▶ [Exercise objective]:
Find the lines below in which the string "green" occurs. Copy each one.

▶ [Records supplied]:
▽

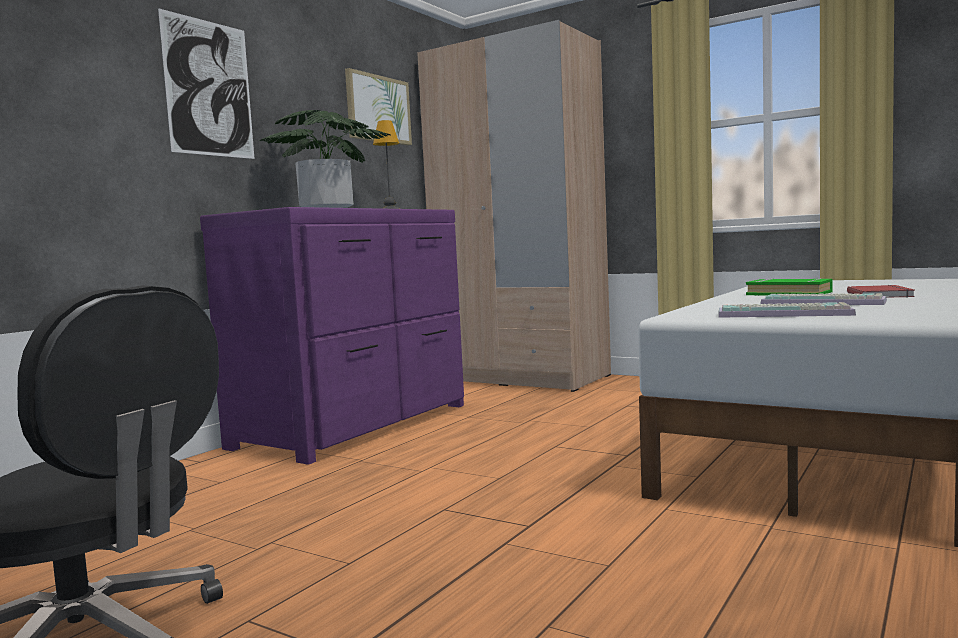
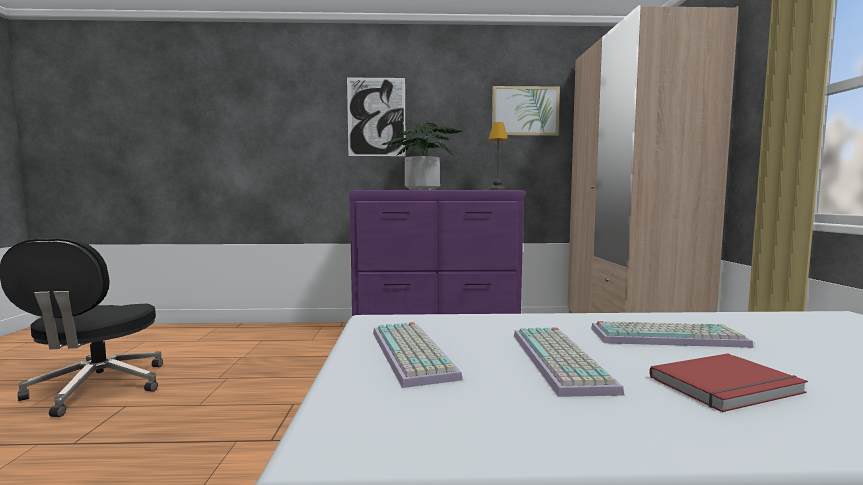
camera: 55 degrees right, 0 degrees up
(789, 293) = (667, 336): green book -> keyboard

△
▽

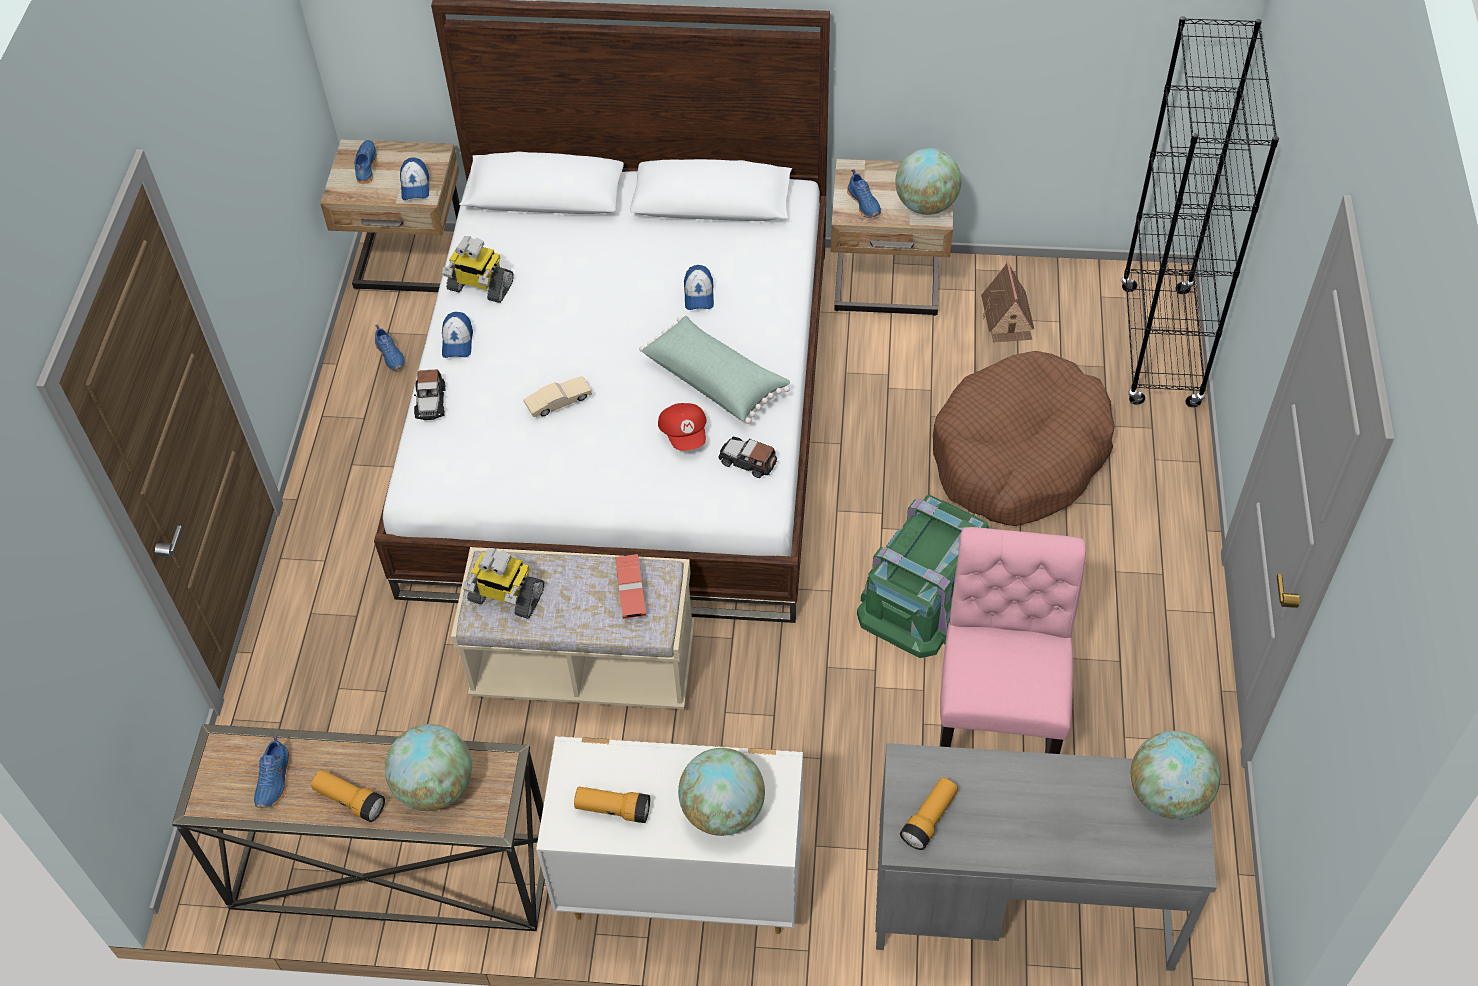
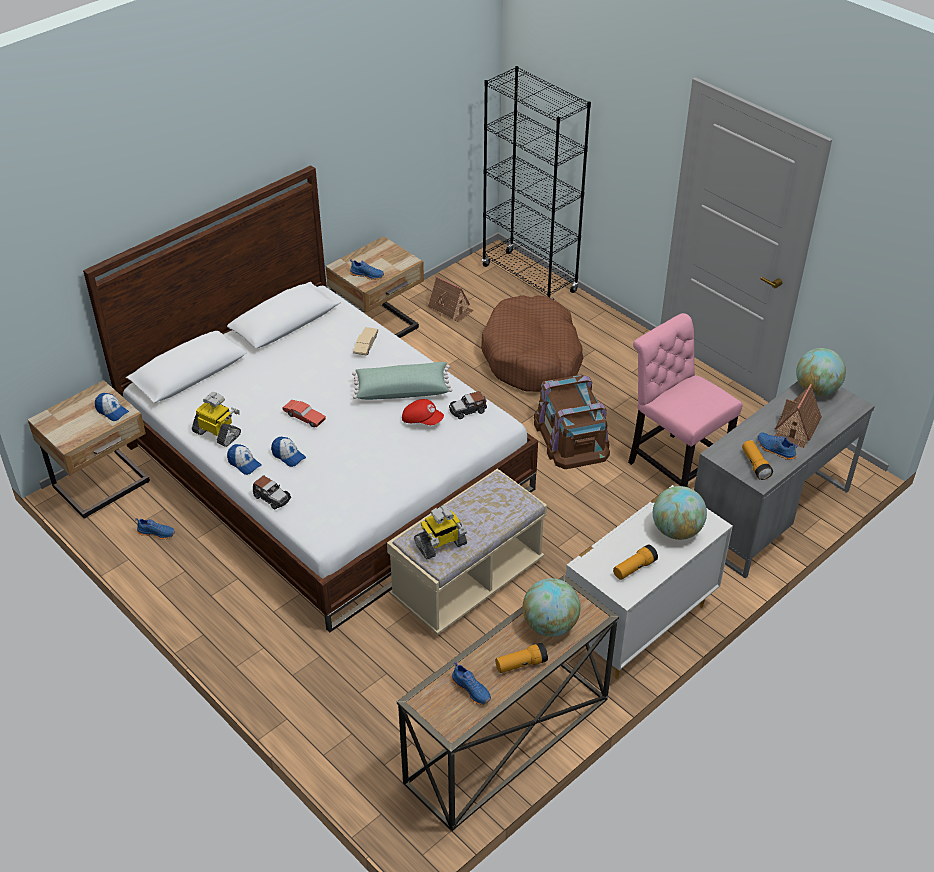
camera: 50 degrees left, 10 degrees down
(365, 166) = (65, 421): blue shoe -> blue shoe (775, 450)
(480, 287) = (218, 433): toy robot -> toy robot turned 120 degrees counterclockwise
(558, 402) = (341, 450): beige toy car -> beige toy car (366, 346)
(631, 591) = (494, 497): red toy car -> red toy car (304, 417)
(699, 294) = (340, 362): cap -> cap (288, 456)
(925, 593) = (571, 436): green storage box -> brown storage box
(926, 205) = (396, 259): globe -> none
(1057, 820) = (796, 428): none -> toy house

△

▶ [Result]:
(789, 293) = (667, 336): green book -> keyboard
(925, 593) = (571, 436): green storage box -> brown storage box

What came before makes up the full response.